- [PAGE]:

---------------

• This is a rush transcript from "Your World With Neil Cavuto," July 16, 2009. This copy may not be in its final form and may be updated.


    REP. NANCY PELOSI (D-CA), SPEAKER OF THE HOUSE: I believe that all the cost of the health care reform bill can come from squeezing more savings.


    NEIL CAVUTO, HOST: Well, if we can squeeze savings to pay for health care, then why the tax hikes for health care?


    PELOSI: We have to have a revenue stream to ensure that the bill will be paid for. If we don't need that money, we can use it to reduce the deficit.


    CAVUTO: Today, a blow-by-blow description of who is really getting squeezed.

    Welcome, everybody. I'm Neil Cavuto.

    And I'm also a little confused. The speaker says we really do not need taxes to pay for health care, but we are going to tax rich people anyway, and then use the money to close the deficit. Now, what does have to do with health care? And what happened to that proverbial lockbox?

    We are all over with it with Senator John McCain, who is dead set against this, and House Majority Leader Steny Hoyer, who is fine with us.

    Video: Watch Cavuto's interview with Senator John McCain

    We begin with the former presidential candidate himself, Senator John McCain.

    Senator, good to have you.

    What — what do you make of that?

    SEN. JOHN MCCAIN (R), ARIZONA: I — well, Neil, I — you know, I know it is a very liberal philosophy, but I don't think the American people want to be told that we're going to raise your taxes, and maybe we won't use them, but we're going to raise them anyway.

---------------

- [Data items]:
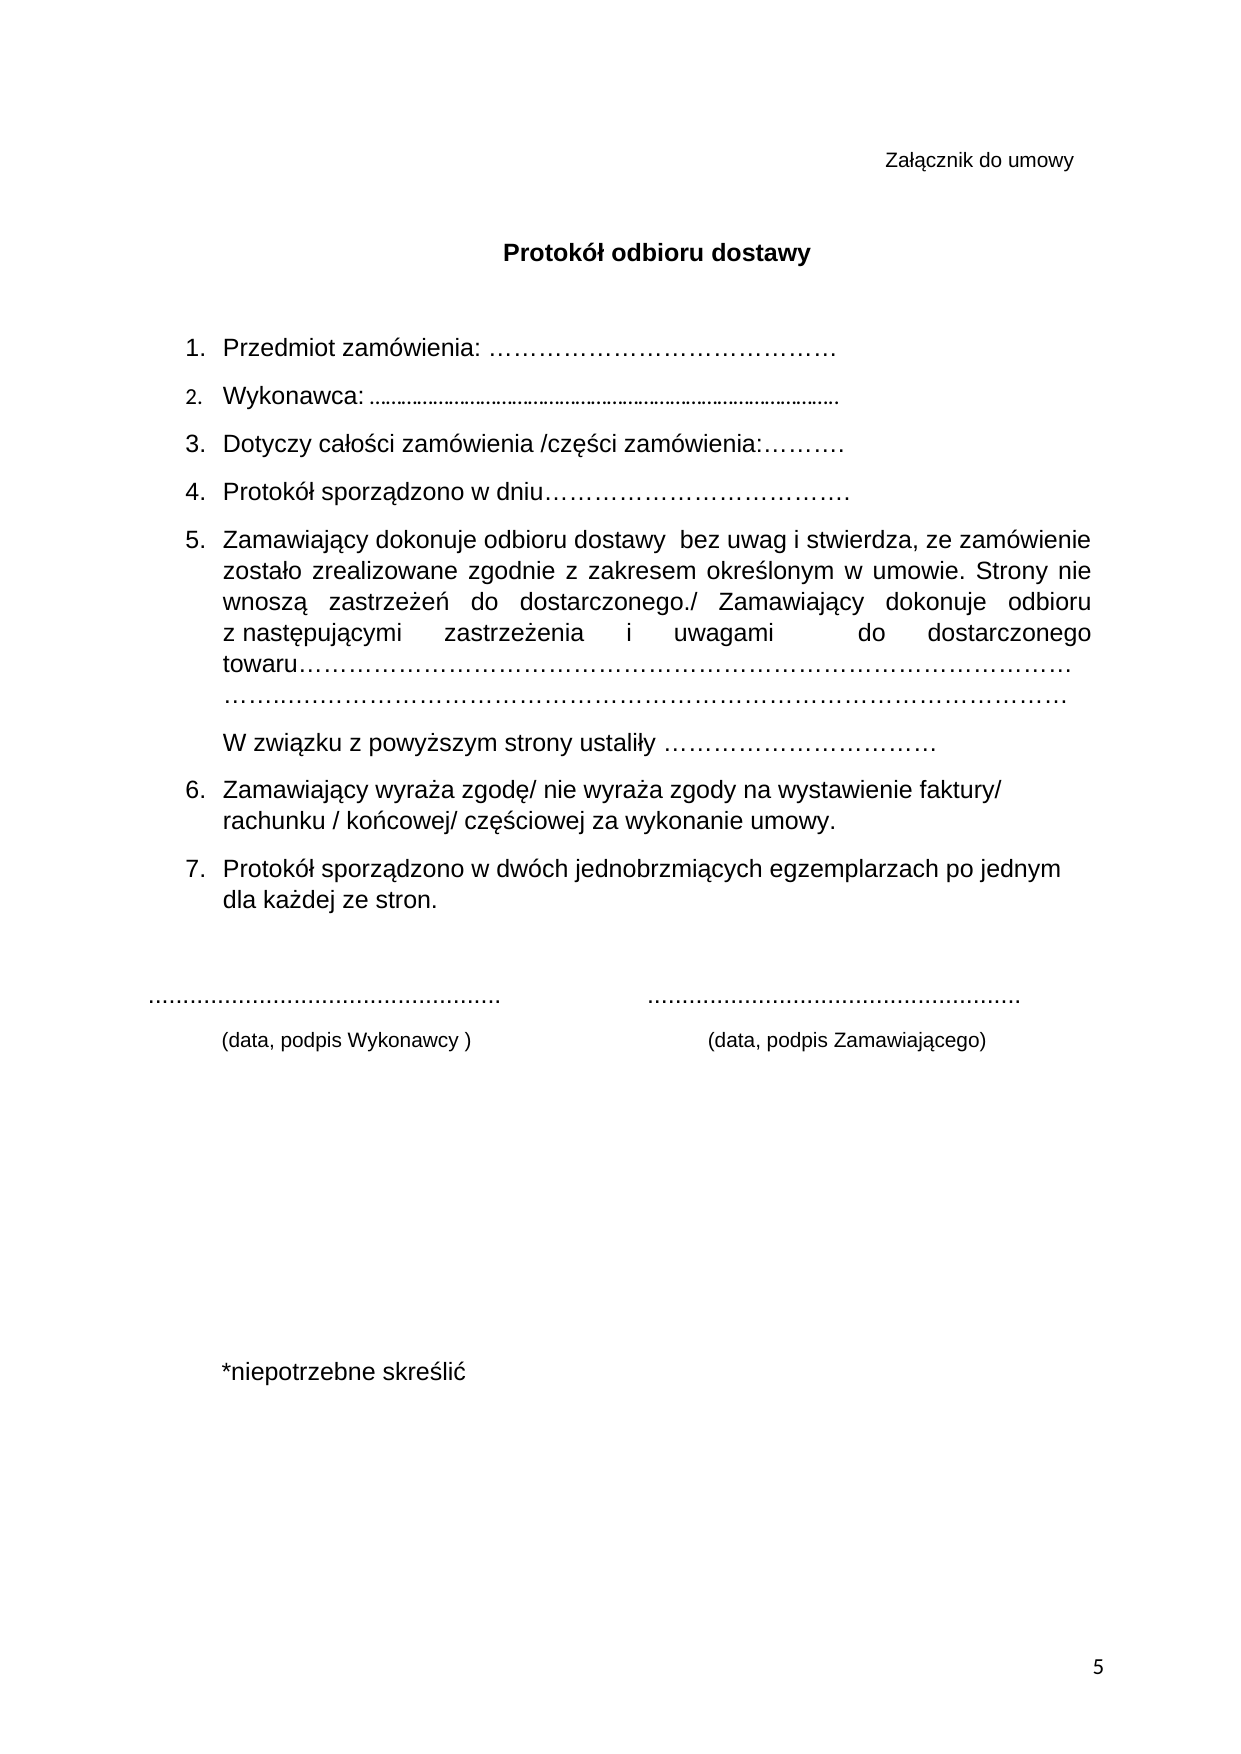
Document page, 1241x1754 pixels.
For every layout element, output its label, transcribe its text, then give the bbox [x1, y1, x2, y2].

list Protokół sporządzono w dniu………………………………. [185, 477, 1092, 506]
text Załącznik do umowy [811, 148, 1092, 172]
list Dotyczy całości zamówienia /części zamówienia:………. [185, 429, 1092, 458]
text *niepotrzebne skreślić [148, 1357, 1092, 1386]
text Protokół odbioru dostawy [148, 238, 1092, 267]
list W związku z powyższym strony ustaliły …………………………… [185, 727, 1092, 756]
list Przedmiot zamówienia: …………………………………… [185, 333, 1092, 362]
list Wykonawca: …………………………………………………………………………….. [185, 381, 1092, 410]
list Zamawiający dokonuje odbioru dostawy bez uwag i stwierdza, ze zamówienie zostało zrealizowane zgodnie z zakresem określonym w umowie. Strony nie wnoszą zastrzeżeń do dostarczonego./ Zamawiający dokonuje odbioru z następującymi zastrzeżenia i uwagami do dostarczonego towaru………………………………………………………………………………………..….……………………………………………………………………………… [185, 524, 1092, 708]
text (data, podpis Wykonawcy ) (data, podpis Zamawiającego) [148, 1028, 1092, 1052]
list Protokół sporządzono w dwóch jednobrzmiących egzemplarzach po jednym dla każdej ze stron. [185, 854, 1092, 914]
list Zamawiający wyraża zgodę/ nie wyraża zgody na wystawienie faktury/ rachunku / końcowej/ częściowej za wykonanie umowy. [185, 775, 1092, 835]
text ................................................... ...................................................... [148, 980, 1092, 1009]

---------------

Continue the health care transcript from the point where it stops. The records come from a separate source.

    The most important event today, Neil, was that Mr. Elmendorf, who is the head of the Congressional Budget Office, made a very strong statement today I think that's going to affect this debate.

    And I would just like to quote it. He said that the — the legislation doesn't have the sort of fundamental changes that would be necessary to reduce the trajectory of federal health spending by a significant amount. And then he goes on to say, on the contrary, the legislation significantly expands the federal responsibility for health care costs.

    Now, that is the objective assessment by the Congressional Budget Office. And it contradicts all of the things that Democrats have been saying. The fact is, there is no cost-saving measures in this bill.

    CAVUTO: All right. So, if the CBO is right — and the CBO also recently said some of these outer costs are more like $1.5 trillion to $2 trillion. I think they stuck with the $1.5 trillion, but it could conceivably get to $2 trillion — so that this is...

    MCCAIN: And it also...

    CAVUTO: Go ahead.

    MCCAIN: And it also — and it also leaves 33 million Americans uninsured, according to CBO. And, again, there's no cost-savings measures.

    CAVUTO: So, where is this going to, then, Senator? Where do you think right now this stands?

    MCCAIN: I — I am not sure, because they have 60 votes here in the Senate, I would guess, certainly depending on the health of a couple of the members. They have an overwhelming majority in the House of Representatives. So, I don't know.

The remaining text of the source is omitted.